The highest temporal resolution (frame rate) in cine imaging is realized when scanning one line of the k-space in each heartbeat. However, this is often not feasible to implement because it requires many heartbeats and thereby a prolonged scan time to complete the images, which leads to artifacts due to inevitable cardiac motion irregularities and breathing. As a result, most cardiac cine imaging today utilizes segmented approach of scanning multiple k-space lines per heartbeat, at the cost of the frame rate (on the order of 20 frames per second)17. This compromise highlights a key component of achieving high temporal resolution in multidimensional line-scanning: reliably induced repetitive changes.

The purpose of this study is to utilize the existing 2D line-scan technique to capture artificially induced and triggered physical motion of objects inside the MRI magnet bore with very high temporal resolutions. When scanned objects exhibit no spontaneous motion while driven periodically by an external MR-compatible actuator (i.e., passively responding to the drive), line-by-line acquisition in interleaved frames can produce images with high spatiotemporal resolutions with minimal artifacts caused by motion. This practice helps achieve an uncommonly high frame rate (e.g., greater than 100 Hz), probing into the objects’ dynamic states while in motion. The study also explores a safe and reliable MR actuator design which can induce repeatable motion inside the bore. The actuator, which utilizes the Lorentz force on the wire loops in the scanner’s main magnetic field, can be triggered by the scanner to induce periodic and repetitive mechanical motion of the scanned object synchronized with the imaging pulse sequence. Our method of combining 2D line-scanning with the proposed actuator design can be used to image dynamic changes of mechanically driven rigid or soft materials.

Methods

A 9.4-T, 30-cm-bore animal MRI scanner (Bruker Biospin, Ettlingen, Germany) and a 112/86 mm (outer/inner diameter) transmit-receive volume radio-frequency (RF) coil (Model No. T12054V3) supplied by the same manufacturer were used for data acquisition. A 2D line-scan imaging sequence modified from a vendor-provided spoiled GRE sequence was installed in the scanner and was used for all experiments described in this paper. Following the acquisition, the k-space data were processed by a custom MATLAB (MathWorks, Natick, MA) script using fast Fourier transform (FFT). This reconstruction process produced a series of temporally resolved 2D images of objects in rapid repetitive motion.

2D FLASH line-scanning

A fast spoiled gradient echo sequence (vendor name: FLASH, fast low-angle shot) was modified for 2D line-scanning18 to image objects in motion with high spatiotemporal resolutions, with the minimum TR of 5.5 ms. Figure 1 illustrates the line-scan sequence’s k-space acquisition scheme. Whereas conventional FLASH imaging would acquire the entire k-space for each frame19, line-scanning acquires one line of k-space for each frame along the readout direction during a single period of repetitive motion. Subsequent to repeating single line acquisitions for all desired frames within one motion period using identical phase-encoding and readout gradients, a shifted phase-encoding gradient is applied and line acquisitions are repeated for all frames in the following period. This process accumulates new k-space lines parallel to the previously acquired lines. The acquisition cycle is repeated until all k-space lines are filled according to the desired resolution and FOV dimensions. Hence, the total acquisition time (TA) can be expressed as

$$\begin{aligned} TA&= (TR)(N_{frames})(N_{phase}). \end{aligned}$$
(1)

The total number of k-space lines to be acquired and stacked in the phase-encoding direction (\(N_{phase}\)) equals the number of motion periods to be completed for the whole imaging experiment.

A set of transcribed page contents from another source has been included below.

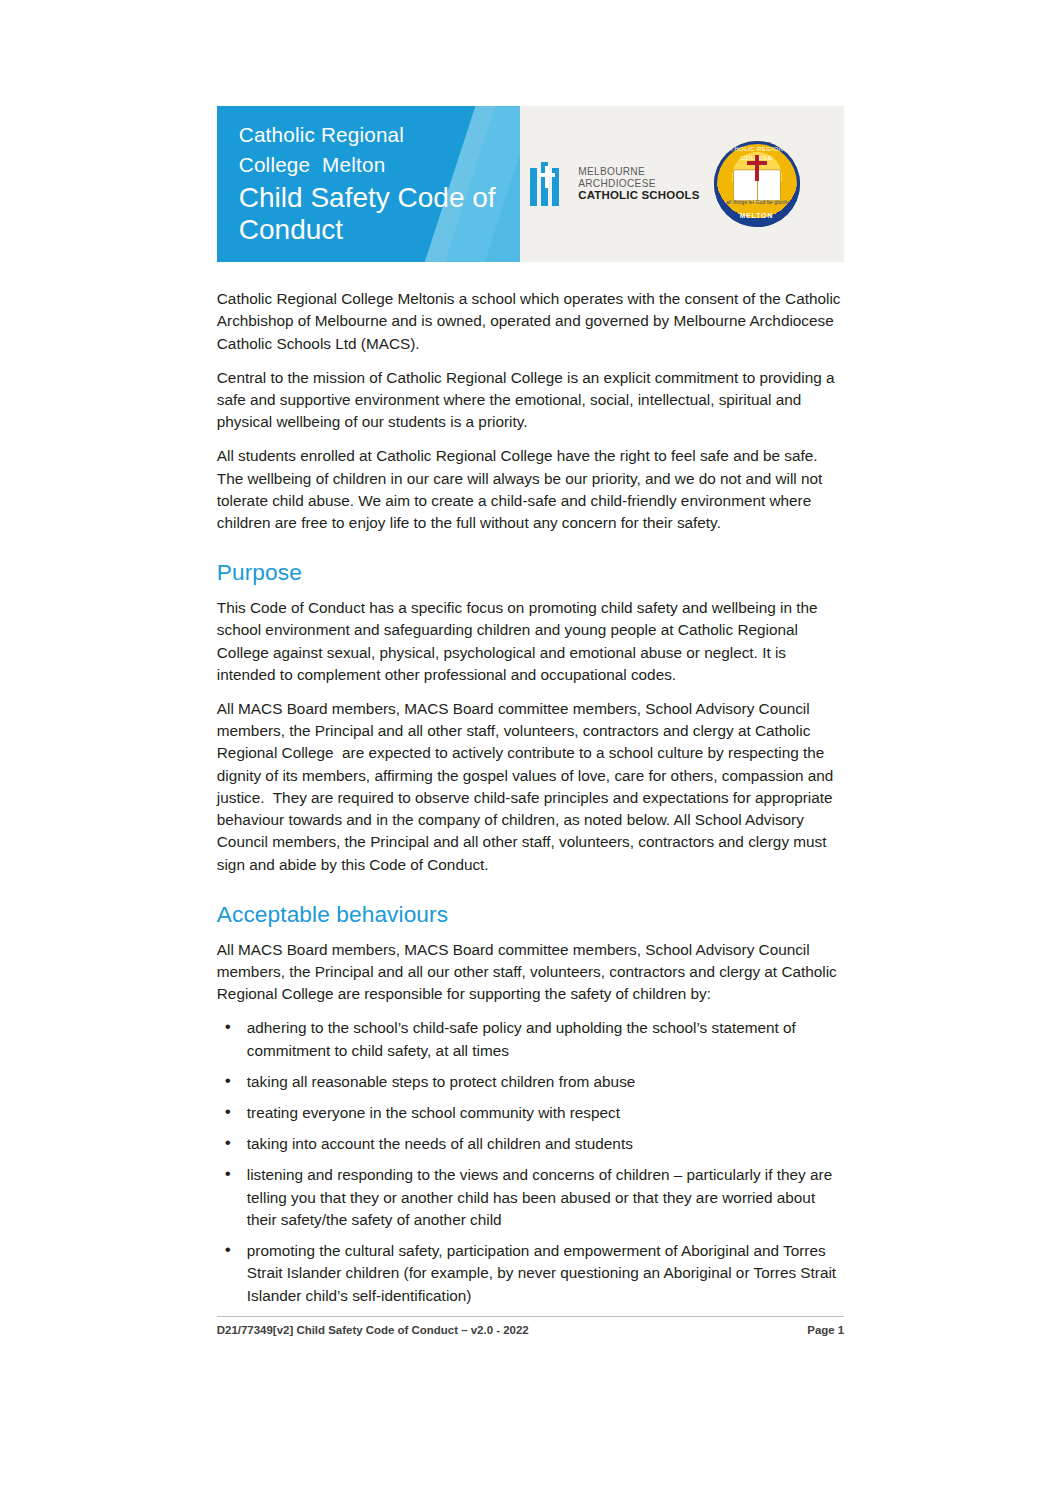Catholic Regional College Melton
Child Safety Code of Conduct
MELBOURNE
ARCHDIOCESE
CATHOLIC SCHOOLS
Catholic Regional College
In all things let God be glorified
MELTON
Catholic Regional College Meltonis a school which operates with the consent of the Catholic Archbishop of Melbourne and is owned, operated and governed by Melbourne Archdiocese Catholic Schools Ltd (MACS).
Central to the mission of Catholic Regional College is an explicit commitment to providing a safe and supportive environment where the emotional, social, intellectual, spiritual and physical wellbeing of our students is a priority.
All students enrolled at Catholic Regional College have the right to feel safe and be safe. The wellbeing of children in our care will always be our priority, and we do not and will not tolerate child abuse. We aim to create a child-safe and child-friendly environment where children are free to enjoy life to the full without any concern for their safety.
Purpose
This Code of Conduct has a specific focus on promoting child safety and wellbeing in the school environment and safeguarding children and young people at Catholic Regional College against sexual, physical, psychological and emotional abuse or neglect. It is intended to complement other professional and occupational codes.
All MACS Board members, MACS Board committee members, School Advisory Council members, the Principal and all other staff, volunteers, contractors and clergy at Catholic Regional College are expected to actively contribute to a school culture by respecting the dignity of its members, affirming the gospel values of love, care for others, compassion and justice. They are required to observe child-safe principles and expectations for appropriate behaviour towards and in the company of children, as noted below. All School Advisory Council members, the Principal and all other staff, volunteers, contractors and clergy must sign and abide by this Code of Conduct.
Acceptable behaviours
All MACS Board members, MACS Board committee members, School Advisory Council members, the Principal and all our other staff, volunteers, contractors and clergy at Catholic Regional College are responsible for supporting the safety of children by:
adhering to the school’s child-safe policy and upholding the school’s statement of commitment to child safety, at all times
taking all reasonable steps to protect children from abuse
treating everyone in the school community with respect
taking into account the needs of all children and students
listening and responding to the views and concerns of children – particularly if they are telling you that they or another child has been abused or that they are worried about their safety/the safety of another child
promoting the cultural safety, participation and empowerment of Aboriginal and Torres Strait Islander children (for example, by never questioning an Aboriginal or Torres Strait Islander child’s self-identification)
D21/77349[v2] Child Safety Code of Conduct – v2.0 - 2022
Page 1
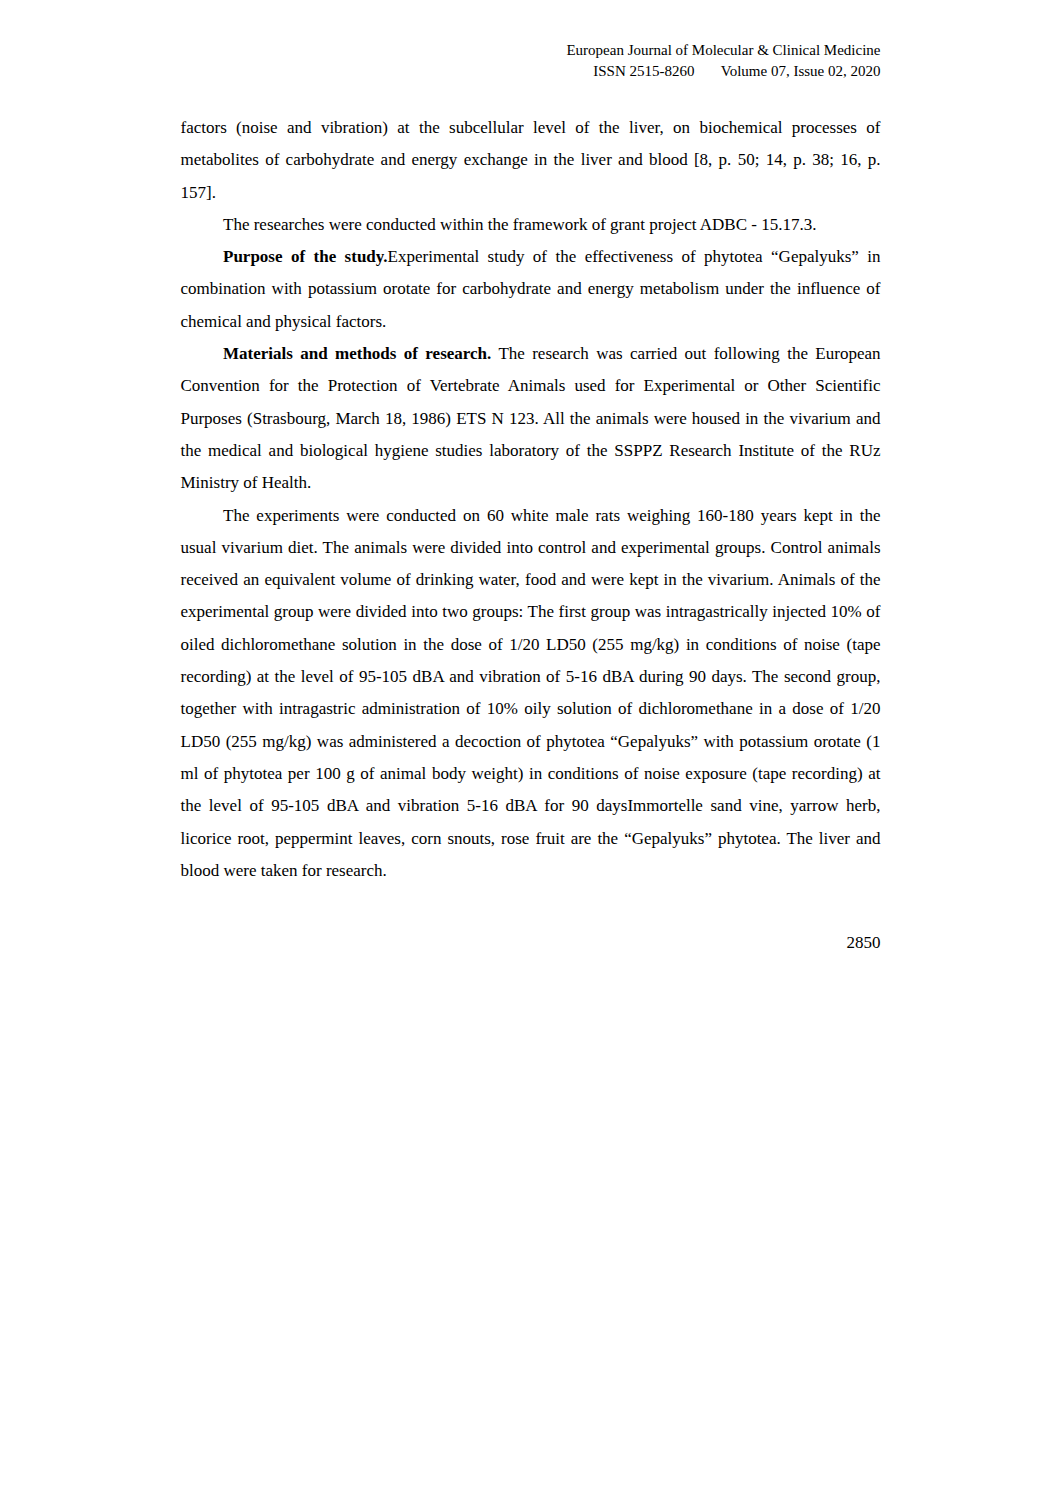European Journal of Molecular & Clinical Medicine ISSN 2515-8260 Volume 07, Issue 02, 2020
factors (noise and vibration) at the subcellular level of the liver, on biochemical processes of metabolites of carbohydrate and energy exchange in the liver and blood [8, p. 50; 14, p. 38; 16, p. 157].
The researches were conducted within the framework of grant project ADBC - 15.17.3.
Purpose of the study. Experimental study of the effectiveness of phytotea “Gepalyuks” in combination with potassium orotate for carbohydrate and energy metabolism under the influence of chemical and physical factors.
Materials and methods of research. The research was carried out following the European Convention for the Protection of Vertebrate Animals used for Experimental or Other Scientific Purposes (Strasbourg, March 18, 1986) ETS N 123. All the animals were housed in the vivarium and the medical and biological hygiene studies laboratory of the SSPPZ Research Institute of the RUz Ministry of Health.
The experiments were conducted on 60 white male rats weighing 160-180 years kept in the usual vivarium diet. The animals were divided into control and experimental groups. Control animals received an equivalent volume of drinking water, food and were kept in the vivarium. Animals of the experimental group were divided into two groups: The first group was intragastrically injected 10% of oiled dichloromethane solution in the dose of 1/20 LD50 (255 mg/kg) in conditions of noise (tape recording) at the level of 95-105 dBA and vibration of 5-16 dBA during 90 days. The second group, together with intragastric administration of 10% oily solution of dichloromethane in a dose of 1/20 LD50 (255 mg/kg) was administered a decoction of phytotea “Gepalyuks” with potassium orotate (1 ml of phytotea per 100 g of animal body weight) in conditions of noise exposure (tape recording) at the level of 95-105 dBA and vibration 5-16 dBA for 90 daysImmortelle sand vine, yarrow herb, licorice root, peppermint leaves, corn snouts, rose fruit are the “Gepalyuks” phytotea. The liver and blood were taken for research.
2850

Because only a single line of k-space is acquired per frame before proceeding to the next frame, line-scan’s frame interval is shorter than the imaging time of a corresponding 2D FLASH sequence by a factor of the matrix size along the phase-encoding direction. In other words, the temporal resolution of 2D line-scan sequence is determined by the TR, which corresponds to the acquisition time of a single k-space line. Each reconstructed image from line-scanning is a result of combining discontinuously acquired individual k-space lines.

Actuator design and operation

Inducing mechanical movements inside the bore of an MRI scanner requires a careful approach. The scanner’s strong static magnetic field can not only cause malfunction of ordinary non-MR compatible motion-inducing devices, but also can jeopardize the safety of scanner operators when ferromagnetic elements are brought near the scanner. Previously introduced methods for inducing motion inside the bore of clinical MRI scanners range from manually perturbing a fluid sample to using small ferromagnetic materials (e.g., steel balls) for powering multiple gears connected to robotic arms1,2,20,21. Although such applications may be suitable for specific purposes like fluid velocimetry and surgical intervention, they cannot be easily implemented in scanners with smaller bores such as animal MRI scanners. Additionally, using a non-MR compatible material can introduce serious image quality degradation. Another potential approach to externally inducing motion is to use a pneumatic air pump that can be connected to tubes extending to the bore of the scanner9. This method is considered safe, but the precision of movements it can induce on scanned objects is limited.

Figure 1
figure 1

K-space filling scheme of a conventional spoiled gradient echo sequence (A) compared to the two-dimensional FLASH line-scan sequence (B).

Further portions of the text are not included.